European Commission

EIBF welcomes the European Commission’s Digital Services Act and Digital Markets Act

  • 18/12/2020

The legislative package is the Commission's newest and biggest effort yet to regulate US tech giants that operate in the EU, including Amazon.

Earlier this week, on 15th December, the European Commission presented two long-awaited and wide-ranging legislative files that will significantly enhance EU rules for digital services, including social media, online marketplaces, and other online platforms based in the European Union: the Digital Services Act (DSA) and the Digital Markets Act (DMA).

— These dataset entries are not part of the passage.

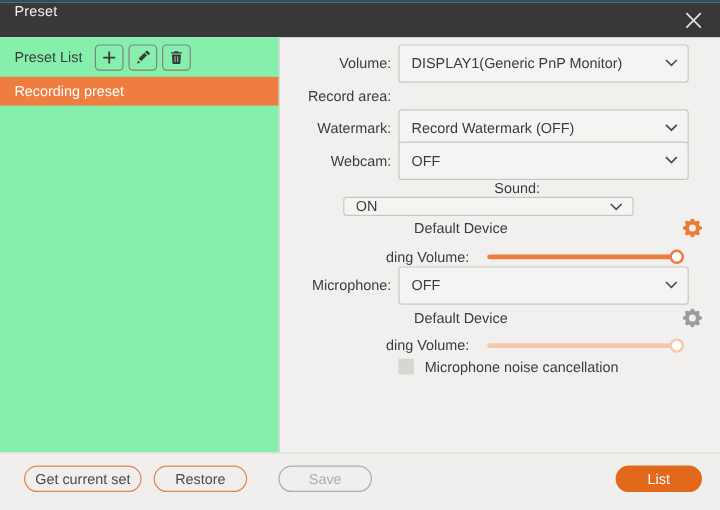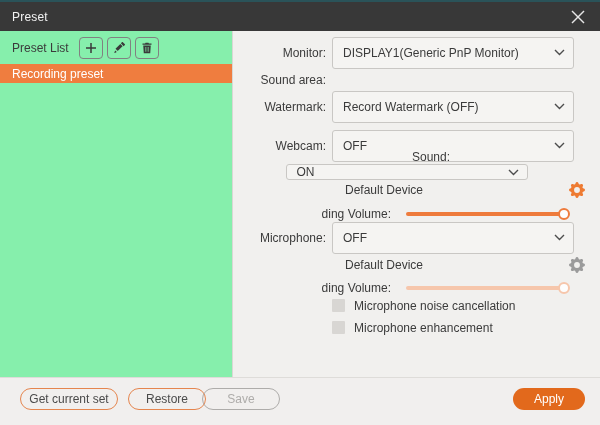--- a/index.html
+++ b/index.html
@@ -4,38 +4,38 @@
 <style>
   * { margin:0; padding:0; box-sizing:border-box; }
   html,body { width:600px; height:425px; }
   body { font-family:"Liberation Sans","DejaVu Sans",sans-serif; font-size:12px; color:#3b3b3b; }
 
   .window { position:relative; width:600px; height:425px; background:#f1f0ee; overflow:hidden; }
 
   
   .topline { position:absolute; top:0; left:0; width:100%; height:2px; background:#2a5359; }
   .titlebar { position:absolute; top:2px; left:0; width:100%; height:29px; background:#383838;
-              display:flex; align-items:center; }
+              display:flex; align-items:flex-start; }
   .titlebar .title { color:#f2f2f2; margin-left:12px; letter-spacing:.2px; }
   .close-btn { position:absolute; right:10px; top:4px; width:24px; height:22px;
                display:flex; align-items:center; justify-content:center; cursor:pointer; }
   .close-btn svg { stroke:#e6e6e6; }
 
   
   .bodyarea { position:absolute; top:31px; left:0; width:600px; height:346px; display:flex; }
 
   
   .sidebar { width:233px; height:100%; background:#86efac; border-right:1px solid #d9d7d4; position:relative; }
   .sidebar-header { height:33px; display:flex; align-items:center; }
   .sidebar-header .hdr-label { margin-left:12px; margin-right:10px; }
   .tools { display:flex; gap:4px; }
   .tool-btn { width:24px; height:22px; border:1px solid #818181; border-radius:4px; background:transparent;
               display:flex; align-items:center; justify-content:center; cursor:pointer; color:#3a3a3a; }
   .tool-btn svg { fill:#3a3a3a; }
-  .sidebar-item { height:19px; display:flex; align-items:center; padding-left:12px; cursor:pointer; }
+  .sidebar-item { height:24px; display:flex; align-items:center; padding-left:12px; cursor:pointer; }
   .sidebar-item.selected { background:#ef7d3f; color:#ffffff; }
 
   
   .main { position:relative; flex:1; height:100%; }
   .frow { position:absolute; left:0; width:341px; height:21px; display:flex; align-items:center; }
   .flabel { width:93px; text-align:right; flex:none; }
   .dropdown { margin-left:6px; width:242px; height:32px; background:#f5f4f2; border:1px solid #c9c7c4;
               border-radius:3px; display:flex; align-items:center; padding:0 8px 0 10px; cursor:pointer; }
   .dropdown .dval { flex:1; white-space:nowrap; overflow:hidden; }
   .dropdown svg { flex:none; stroke:#4d4d4d; }
@@ -117,48 +117,48 @@
         </div>
       </div>
       <div class="sidebar-item selected">
         <span>Recording preset</span>
       </div>
     </div>
 
     <div class="main">
 
       <div class="frow" style="top:11px;">
-        <span class="flabel">Monitor:</span>
+        <span class="flabel">Volume:</span>
         <div class="dropdown">
           <span class="dval">DISPLAY1(Generic PnP Monitor)</span>
           <span style="display:flex;">
             <svg width="11" height="7" viewBox="0 0 11 7" fill="none" stroke-width="1.4">
                 <path d="M1 1l4.5 4.5L10 1"></path>
               </svg>
           </span>
         </div>
       </div>
 
       <div class="frow" style="top:38px;">
-        <span class="flabel">Sound area:</span>
+        <span class="flabel">Record area:</span>
       </div>
 
       <div class="frow" style="top:65px;">
         <span class="flabel">Watermark:</span>
         <div class="dropdown">
           <span class="dval">Record Watermark (OFF)</span>
           <span style="display:flex;">
             <svg width="11" height="7" viewBox="0 0 11 7" fill="none" stroke-width="1.4">
                 <path d="M1 1l4.5 4.5L10 1"></path>
               </svg>
           </span>
         </div>
       </div>
 
-      <div class="frow" style="top:104px;">
+      <div class="frow" style="top:92px;">
         <span class="flabel">Webcam:</span>
         <div class="dropdown">
           <span class="dval">OFF</span>
           <span style="display:flex;">
             <svg width="11" height="7" viewBox="0 0 11 7" fill="none" stroke-width="1.4">
                 <path d="M1 1l4.5 4.5L10 1"></path>
               </svg>
           </span>
         </div>
       </div>
@@ -219,27 +219,23 @@
           <div class="track"></div>
           <div class="knob"></div>
         </div>
       </div>
 
       <div class="check-row" style="top:268px;">
         <span class="checkbox"></span>
         <span>Microphone noise cancellation</span>
       </div>
 
-      <div class="check-row" style="top:290px;">
-        <span class="checkbox"></span>
-        <span>Microphone enhancement</span>
-      </div>
 
     </div>
   </div>
 
   <div class="footer">
     <button class="pill outline-orange" style="left:20px; width:98px;">Get current set</button>
     <button class="pill outline-orange" style="left:128px; width:78px;">Restore</button>
-    <button class="pill outline-gray" style="left:202px; width:78px;">Save</button>
-    <button class="pill filled" style="right:15px; width:72px;">Apply</button>
+    <button class="pill outline-gray" style="left:232px; width:78px;">Save</button>
+    <button class="pill filled" style="right:15px; width:72px;">List</button>
   </div>
 </div>
 
 </body></html>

As representatives of thousands of booksellers of all kinds‒ from independent shops to family businesses, chains, brick and mortar retailers and online sellers ‒ we know first-hand the devastating effects that the dominance of some major US tech giants, such as Amazon, has had in the bookselling sector.

This is why, a week away from Christmas, EIBF warmly welcomes the European Commission’s announcement of the Digital Markets Act in particular, as a sign of willingness from European decision-makers to reinstate the balance between the digital and physical world.

The need for fairer competition has proven to be even greater during the COVID-19 pandemic, as giant e-retailers are still operating and making huge profit while European bookshops, despite their innovativeness and resilience over the last months, are fighting to be recognized as essential in order to stay open during the holiday season and remain nonetheless as one of the first hardly hit and affected by the rise of these giant e-retailers.

EIBF has always had fair competition at its very core. Small retailers suffer when single companies monopolise the market, whether in the US or in Europe, and readers see their freedom of choice diminish: the diversity of platforms they can buy from continues to dwindle. And consumers are the ultimate beneficiaries of a level playing field governing commercial conditions and healthy competition between retailers. Essentially, the more bookshops there are, the larger is the choice and offer for consumers and the bigger is the cultural diversity.

On its announcement, EIBF Co-President Jean-Luc Treutenaere says “we are very pleased with the European Commission’s announcement of the DSA, and particularly of the DMA. The DMA will prove to be a crucial regulation to level the playing field and increase accountability for the largest players who do not play by the rules. From banning of self-preferencing practices to prohibiting the collection of data from business users, we have high hopes for this file and we will monitor it closely”.

As the European Commission’s proposals will be discussed by the EU’s co-legislators – the European Parliament and the Council – at length over the next year, EIBF will continue to monitor the evolution of the file to ensure that booksellers’ interests are prioritised in the upcoming discussions.